Problem to work on:
Nothing but the lines from the one with "<source format=kicad_pcb>" down to the one with "(disableapertmacros no)" should be returned, exactly and with both ends included, from the material below.
======== Information shown
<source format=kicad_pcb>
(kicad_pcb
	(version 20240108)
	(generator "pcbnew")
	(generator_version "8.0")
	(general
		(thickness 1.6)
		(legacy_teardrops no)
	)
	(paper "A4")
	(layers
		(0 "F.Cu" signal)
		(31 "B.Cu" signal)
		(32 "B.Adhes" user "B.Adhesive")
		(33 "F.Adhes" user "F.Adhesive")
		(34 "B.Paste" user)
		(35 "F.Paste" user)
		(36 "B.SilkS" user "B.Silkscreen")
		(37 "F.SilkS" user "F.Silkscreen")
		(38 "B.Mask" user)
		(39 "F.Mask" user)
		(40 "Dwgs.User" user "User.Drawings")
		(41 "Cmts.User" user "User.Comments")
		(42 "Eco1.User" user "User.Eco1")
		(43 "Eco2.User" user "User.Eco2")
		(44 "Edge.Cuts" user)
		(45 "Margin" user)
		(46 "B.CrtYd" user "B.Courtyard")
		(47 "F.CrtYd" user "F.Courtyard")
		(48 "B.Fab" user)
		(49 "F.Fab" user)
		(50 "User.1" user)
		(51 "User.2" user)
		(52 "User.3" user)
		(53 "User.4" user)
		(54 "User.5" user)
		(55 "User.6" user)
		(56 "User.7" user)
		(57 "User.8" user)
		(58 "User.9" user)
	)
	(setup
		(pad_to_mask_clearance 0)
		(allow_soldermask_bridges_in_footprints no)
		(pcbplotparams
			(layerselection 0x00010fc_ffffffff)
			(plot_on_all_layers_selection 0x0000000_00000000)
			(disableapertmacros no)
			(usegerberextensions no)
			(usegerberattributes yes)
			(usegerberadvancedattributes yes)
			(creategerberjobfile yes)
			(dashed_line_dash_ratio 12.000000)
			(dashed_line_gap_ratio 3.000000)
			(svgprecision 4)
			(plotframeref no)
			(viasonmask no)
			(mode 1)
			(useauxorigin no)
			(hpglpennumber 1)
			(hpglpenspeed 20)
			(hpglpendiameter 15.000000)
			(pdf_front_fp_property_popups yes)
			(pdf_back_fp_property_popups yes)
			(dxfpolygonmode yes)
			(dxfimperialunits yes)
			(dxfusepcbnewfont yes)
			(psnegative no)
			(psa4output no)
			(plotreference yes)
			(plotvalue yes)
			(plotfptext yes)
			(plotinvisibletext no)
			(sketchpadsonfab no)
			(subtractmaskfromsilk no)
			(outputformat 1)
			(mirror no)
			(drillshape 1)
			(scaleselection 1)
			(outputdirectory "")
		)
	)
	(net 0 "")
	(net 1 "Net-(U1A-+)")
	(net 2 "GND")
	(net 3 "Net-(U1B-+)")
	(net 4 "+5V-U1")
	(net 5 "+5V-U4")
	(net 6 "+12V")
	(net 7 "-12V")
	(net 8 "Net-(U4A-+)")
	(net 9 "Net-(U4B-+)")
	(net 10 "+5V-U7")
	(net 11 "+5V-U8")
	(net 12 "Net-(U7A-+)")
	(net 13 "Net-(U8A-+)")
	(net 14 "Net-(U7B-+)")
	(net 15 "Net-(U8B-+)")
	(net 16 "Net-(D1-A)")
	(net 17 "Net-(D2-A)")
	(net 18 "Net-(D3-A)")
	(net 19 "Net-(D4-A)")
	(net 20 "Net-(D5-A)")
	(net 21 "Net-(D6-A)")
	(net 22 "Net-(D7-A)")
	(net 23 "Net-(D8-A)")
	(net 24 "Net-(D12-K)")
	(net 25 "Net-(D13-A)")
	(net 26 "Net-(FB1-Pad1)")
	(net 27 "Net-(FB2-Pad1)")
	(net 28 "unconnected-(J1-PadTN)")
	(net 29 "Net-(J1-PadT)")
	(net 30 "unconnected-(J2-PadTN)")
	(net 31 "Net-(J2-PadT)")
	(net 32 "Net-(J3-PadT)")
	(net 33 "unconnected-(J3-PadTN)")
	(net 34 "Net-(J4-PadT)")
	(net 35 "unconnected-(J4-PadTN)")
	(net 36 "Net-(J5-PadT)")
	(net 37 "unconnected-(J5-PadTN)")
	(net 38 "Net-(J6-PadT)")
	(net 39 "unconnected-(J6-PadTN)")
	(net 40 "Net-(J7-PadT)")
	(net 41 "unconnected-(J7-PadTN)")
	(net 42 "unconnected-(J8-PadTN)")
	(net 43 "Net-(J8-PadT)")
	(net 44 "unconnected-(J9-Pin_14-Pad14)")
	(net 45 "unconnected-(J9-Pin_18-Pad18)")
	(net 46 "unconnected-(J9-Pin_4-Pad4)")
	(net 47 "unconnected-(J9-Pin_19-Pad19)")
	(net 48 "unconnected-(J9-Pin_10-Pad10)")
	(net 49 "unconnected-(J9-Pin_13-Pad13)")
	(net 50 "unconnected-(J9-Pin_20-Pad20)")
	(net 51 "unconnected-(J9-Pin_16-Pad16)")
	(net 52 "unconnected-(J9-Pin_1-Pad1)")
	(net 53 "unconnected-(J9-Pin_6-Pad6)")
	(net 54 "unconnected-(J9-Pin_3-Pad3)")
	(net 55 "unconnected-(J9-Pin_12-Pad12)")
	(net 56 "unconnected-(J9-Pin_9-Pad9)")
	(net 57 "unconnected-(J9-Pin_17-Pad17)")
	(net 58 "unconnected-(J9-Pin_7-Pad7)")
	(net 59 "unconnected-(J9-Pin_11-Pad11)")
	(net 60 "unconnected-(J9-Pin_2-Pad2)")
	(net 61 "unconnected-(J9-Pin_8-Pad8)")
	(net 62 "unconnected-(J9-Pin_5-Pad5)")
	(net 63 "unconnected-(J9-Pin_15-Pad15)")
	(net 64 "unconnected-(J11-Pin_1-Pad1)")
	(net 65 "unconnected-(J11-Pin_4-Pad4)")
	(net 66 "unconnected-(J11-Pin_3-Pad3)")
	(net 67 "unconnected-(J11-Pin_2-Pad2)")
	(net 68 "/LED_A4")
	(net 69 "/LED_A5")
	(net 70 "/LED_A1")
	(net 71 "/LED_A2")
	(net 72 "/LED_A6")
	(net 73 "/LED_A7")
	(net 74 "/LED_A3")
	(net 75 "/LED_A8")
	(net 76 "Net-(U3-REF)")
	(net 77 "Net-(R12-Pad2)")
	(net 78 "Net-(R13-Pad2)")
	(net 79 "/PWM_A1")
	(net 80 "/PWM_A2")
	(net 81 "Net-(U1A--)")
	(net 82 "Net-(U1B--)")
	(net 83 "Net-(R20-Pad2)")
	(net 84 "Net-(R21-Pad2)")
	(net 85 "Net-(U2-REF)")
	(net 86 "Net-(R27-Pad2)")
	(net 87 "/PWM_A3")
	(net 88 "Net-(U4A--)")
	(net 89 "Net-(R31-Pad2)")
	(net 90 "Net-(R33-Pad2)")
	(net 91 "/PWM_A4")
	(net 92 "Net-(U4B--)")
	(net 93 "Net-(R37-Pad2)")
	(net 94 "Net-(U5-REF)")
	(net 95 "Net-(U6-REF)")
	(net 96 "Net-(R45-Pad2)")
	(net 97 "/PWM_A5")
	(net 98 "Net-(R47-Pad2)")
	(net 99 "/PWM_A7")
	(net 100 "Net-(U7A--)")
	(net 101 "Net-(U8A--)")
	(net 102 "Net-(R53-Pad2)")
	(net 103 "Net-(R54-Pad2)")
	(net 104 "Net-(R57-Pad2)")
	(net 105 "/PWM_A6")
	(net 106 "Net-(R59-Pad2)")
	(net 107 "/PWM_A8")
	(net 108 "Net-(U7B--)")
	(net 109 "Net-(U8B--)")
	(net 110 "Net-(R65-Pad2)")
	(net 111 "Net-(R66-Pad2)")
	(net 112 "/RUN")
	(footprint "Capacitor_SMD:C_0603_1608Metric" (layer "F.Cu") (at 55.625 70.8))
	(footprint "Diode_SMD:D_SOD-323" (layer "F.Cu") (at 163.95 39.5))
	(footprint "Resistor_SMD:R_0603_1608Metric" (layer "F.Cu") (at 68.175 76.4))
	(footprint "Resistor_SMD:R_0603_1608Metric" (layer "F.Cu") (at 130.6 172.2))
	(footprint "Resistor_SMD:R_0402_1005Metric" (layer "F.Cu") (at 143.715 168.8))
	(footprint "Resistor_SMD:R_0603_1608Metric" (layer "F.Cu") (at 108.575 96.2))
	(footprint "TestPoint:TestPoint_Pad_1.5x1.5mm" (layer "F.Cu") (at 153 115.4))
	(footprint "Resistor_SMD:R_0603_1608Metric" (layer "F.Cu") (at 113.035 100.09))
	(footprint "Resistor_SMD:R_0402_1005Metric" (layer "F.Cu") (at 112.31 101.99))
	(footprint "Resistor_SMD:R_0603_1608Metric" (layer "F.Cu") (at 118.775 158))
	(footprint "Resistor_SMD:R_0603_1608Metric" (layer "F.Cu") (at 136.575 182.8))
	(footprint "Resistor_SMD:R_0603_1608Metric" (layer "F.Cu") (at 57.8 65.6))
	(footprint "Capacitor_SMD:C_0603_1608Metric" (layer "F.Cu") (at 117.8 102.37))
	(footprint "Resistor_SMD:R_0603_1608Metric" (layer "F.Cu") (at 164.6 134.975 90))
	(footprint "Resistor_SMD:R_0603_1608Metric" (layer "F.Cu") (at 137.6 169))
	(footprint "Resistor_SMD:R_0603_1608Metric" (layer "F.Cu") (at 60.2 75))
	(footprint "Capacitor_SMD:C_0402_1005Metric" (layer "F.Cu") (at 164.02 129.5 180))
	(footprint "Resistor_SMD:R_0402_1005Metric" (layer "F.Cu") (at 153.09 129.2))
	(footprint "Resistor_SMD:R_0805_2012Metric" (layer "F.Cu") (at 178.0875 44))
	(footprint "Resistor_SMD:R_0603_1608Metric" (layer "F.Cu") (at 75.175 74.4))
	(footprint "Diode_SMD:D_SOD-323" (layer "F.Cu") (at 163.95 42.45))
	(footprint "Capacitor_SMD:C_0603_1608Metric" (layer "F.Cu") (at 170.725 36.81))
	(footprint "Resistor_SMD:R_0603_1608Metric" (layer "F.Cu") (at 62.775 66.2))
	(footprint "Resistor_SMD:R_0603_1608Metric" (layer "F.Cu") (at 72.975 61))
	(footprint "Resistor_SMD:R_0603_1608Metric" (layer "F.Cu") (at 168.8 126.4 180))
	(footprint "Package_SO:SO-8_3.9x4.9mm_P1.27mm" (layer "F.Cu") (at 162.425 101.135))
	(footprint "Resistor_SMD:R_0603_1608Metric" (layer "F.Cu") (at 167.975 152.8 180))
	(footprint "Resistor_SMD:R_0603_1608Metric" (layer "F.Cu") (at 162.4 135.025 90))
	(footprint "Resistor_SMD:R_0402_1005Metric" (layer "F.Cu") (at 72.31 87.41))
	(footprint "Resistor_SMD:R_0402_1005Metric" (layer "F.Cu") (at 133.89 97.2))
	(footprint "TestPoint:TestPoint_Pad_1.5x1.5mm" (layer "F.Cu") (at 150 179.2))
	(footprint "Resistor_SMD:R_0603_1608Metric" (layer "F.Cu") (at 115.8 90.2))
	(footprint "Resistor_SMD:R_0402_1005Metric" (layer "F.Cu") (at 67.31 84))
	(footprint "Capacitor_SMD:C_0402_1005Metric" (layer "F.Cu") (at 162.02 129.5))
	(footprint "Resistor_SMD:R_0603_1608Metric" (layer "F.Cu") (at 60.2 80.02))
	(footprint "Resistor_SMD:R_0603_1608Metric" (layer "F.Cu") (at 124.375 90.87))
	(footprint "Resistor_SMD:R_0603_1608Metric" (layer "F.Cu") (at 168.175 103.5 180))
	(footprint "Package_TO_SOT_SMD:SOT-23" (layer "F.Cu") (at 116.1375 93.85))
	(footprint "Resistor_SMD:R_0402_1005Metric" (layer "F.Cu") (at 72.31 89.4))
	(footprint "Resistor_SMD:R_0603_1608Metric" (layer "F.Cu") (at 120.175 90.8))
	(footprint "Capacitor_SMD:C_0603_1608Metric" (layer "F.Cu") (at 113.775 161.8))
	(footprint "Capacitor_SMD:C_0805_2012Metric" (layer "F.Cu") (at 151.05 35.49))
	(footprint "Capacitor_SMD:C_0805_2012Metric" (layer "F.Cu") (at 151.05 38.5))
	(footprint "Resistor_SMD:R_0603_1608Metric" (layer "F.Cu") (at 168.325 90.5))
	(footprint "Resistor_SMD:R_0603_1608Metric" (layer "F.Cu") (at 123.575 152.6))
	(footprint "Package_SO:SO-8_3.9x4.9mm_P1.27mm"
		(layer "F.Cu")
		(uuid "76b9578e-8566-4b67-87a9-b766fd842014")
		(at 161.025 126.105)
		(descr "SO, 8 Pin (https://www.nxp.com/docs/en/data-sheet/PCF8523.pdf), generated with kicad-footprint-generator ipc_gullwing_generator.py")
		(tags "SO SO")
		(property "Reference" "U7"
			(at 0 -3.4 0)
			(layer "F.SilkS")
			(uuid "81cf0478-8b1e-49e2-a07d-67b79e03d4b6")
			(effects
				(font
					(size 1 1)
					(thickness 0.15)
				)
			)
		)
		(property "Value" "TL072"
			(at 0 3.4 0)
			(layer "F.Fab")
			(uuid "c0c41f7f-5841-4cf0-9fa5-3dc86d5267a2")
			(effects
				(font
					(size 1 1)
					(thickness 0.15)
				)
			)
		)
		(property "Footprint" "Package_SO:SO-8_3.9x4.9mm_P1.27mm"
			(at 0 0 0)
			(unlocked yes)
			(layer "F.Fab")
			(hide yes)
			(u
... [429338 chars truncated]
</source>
================
======== Information shown
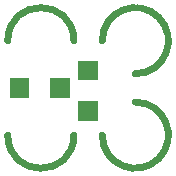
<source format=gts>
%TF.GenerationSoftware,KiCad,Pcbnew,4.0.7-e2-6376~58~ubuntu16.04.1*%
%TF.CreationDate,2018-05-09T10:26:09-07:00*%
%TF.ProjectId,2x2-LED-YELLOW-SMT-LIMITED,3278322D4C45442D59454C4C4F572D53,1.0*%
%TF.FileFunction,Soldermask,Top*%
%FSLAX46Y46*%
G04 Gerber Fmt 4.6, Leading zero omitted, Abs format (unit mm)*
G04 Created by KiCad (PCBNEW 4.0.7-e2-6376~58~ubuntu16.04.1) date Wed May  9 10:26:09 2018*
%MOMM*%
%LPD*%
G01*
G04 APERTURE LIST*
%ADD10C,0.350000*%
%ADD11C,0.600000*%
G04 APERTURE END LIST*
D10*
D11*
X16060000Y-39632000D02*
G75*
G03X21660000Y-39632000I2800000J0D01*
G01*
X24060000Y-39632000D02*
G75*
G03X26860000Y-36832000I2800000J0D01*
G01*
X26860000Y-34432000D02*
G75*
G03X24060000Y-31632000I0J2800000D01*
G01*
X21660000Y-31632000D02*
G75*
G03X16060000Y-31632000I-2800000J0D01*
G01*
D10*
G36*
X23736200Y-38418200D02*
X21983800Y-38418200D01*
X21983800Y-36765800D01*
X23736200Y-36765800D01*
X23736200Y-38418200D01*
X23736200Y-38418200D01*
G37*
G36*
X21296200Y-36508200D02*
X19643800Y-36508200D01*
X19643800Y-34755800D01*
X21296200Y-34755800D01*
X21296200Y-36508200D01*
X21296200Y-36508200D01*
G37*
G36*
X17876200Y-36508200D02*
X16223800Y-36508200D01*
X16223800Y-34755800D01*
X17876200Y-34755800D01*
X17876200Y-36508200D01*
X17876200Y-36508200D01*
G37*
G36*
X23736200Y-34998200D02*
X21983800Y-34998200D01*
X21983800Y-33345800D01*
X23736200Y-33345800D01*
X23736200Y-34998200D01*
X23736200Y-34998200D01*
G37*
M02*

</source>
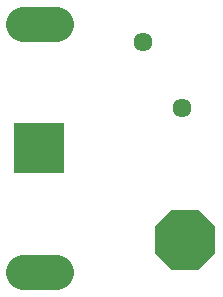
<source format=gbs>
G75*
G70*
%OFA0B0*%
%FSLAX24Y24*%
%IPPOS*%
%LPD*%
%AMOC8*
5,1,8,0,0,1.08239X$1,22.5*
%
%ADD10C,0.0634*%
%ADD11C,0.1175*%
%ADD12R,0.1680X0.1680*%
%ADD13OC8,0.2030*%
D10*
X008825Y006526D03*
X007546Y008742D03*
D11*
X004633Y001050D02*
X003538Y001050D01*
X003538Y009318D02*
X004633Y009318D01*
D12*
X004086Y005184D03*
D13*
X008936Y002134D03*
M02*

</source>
================
Output:
<source format=kicad_pcb>
(kicad_pcb
	(version 20240108)
	(generator "pcbnew")
	(generator_version "8.0")
	(general
		(thickness 1.6)
		(legacy_teardrops no)
	)
	(paper "A4")
	(layers
		(0 "F.Cu" signal)
		(31 "B.Cu" signal)
		(32 "B.Adhes" user "B.Adhesive")
		(33 "F.Adhes" user "F.Adhesive")
		(34 "B.Paste" user)
		(35 "F.Paste" user)
		(36 "B.SilkS" user "B.Silkscreen")
		(37 "F.SilkS" user "F.Silkscreen")
		(38 "B.Mask" user)
		(39 "F.Mask" user)
		(40 "Dwgs.User" user "User.Drawings")
		(41 "Cmts.User" user "User.Comments")
		(42 "Eco1.User" user "User.Eco1")
		(43 "Eco2.User" user "User.Eco2")
		(44 "Edge.Cuts" user)
		(45 "Margin" user)
		(46 "B.CrtYd" user "B.Courtyard")
		(47 "F.CrtYd" user "F.Courtyard")
		(48 "B.Fab" user)
		(49 "F.Fab" user)
		(50 "User.1" user)
		(51 "User.2" user)
		(52 "User.3" user)
		(53 "User.4" user)
		(54 "User.5" user)
		(55 "User.6" user)
		(56 "User.7" user)
		(57 "User.8" user)
		(58 "User.9" user)
	)
	(setup
		(pad_to_mask_clearance 0)
		(allow_soldermask_bridges_in_footprints no)
		(pcbplotparams
			(layerselection 0x00010fc_ffffffff)
			(plot_on_all_layers_selection 0x0000000_00000000)
			(disableapertmacros no)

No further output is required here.